■ PROBLEM STATEMENT ■
Copy these rows word for word, starting at the line that contains "## ERD and Flow Diagram" and continuing down to the end of the rows.

■ DATA EXTRACT ■

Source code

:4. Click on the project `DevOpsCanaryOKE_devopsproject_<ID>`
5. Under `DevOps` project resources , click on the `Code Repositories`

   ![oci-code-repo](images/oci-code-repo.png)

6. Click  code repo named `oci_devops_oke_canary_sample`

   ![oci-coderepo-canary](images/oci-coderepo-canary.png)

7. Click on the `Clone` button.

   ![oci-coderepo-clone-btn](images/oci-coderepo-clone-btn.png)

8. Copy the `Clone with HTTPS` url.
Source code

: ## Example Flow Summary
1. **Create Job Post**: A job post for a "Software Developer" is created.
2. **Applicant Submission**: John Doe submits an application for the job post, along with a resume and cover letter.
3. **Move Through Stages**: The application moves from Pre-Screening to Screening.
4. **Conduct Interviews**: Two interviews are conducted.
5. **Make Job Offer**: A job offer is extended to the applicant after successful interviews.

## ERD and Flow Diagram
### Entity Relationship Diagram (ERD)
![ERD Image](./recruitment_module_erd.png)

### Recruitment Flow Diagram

■ RESULT OF THE TASK ■
## ERD and Flow Diagram
### Entity Relationship Diagram (ERD)
![ERD Image](./recruitment_module_erd.png)

### Recruitment Flow Diagram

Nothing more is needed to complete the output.